**What you should do:**
Would you give the number of lines in the entries that contain the word "assign"? Nothing else is needed.

**Data excerpts:**
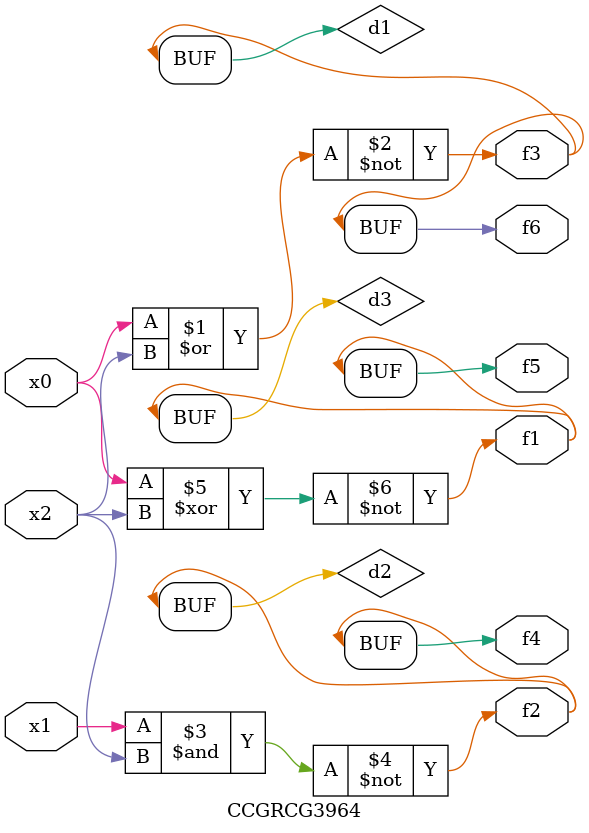
<source format=v>
module CCGRCG3964(
	input x0, x1, x2,
	output f1, f2, f3, f4, f5, f6
);

	wire d1, d2, d3;

	nor (d1, x0, x2);
	nand (d2, x1, x2);
	xnor (d3, x0, x2);
	assign f1 = d3;
	assign f2 = d2;
	assign f3 = d1;
	assign f4 = d2;
	assign f5 = d3;
	assign f6 = d1;
endmodule

</source>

**Result of this task:**
6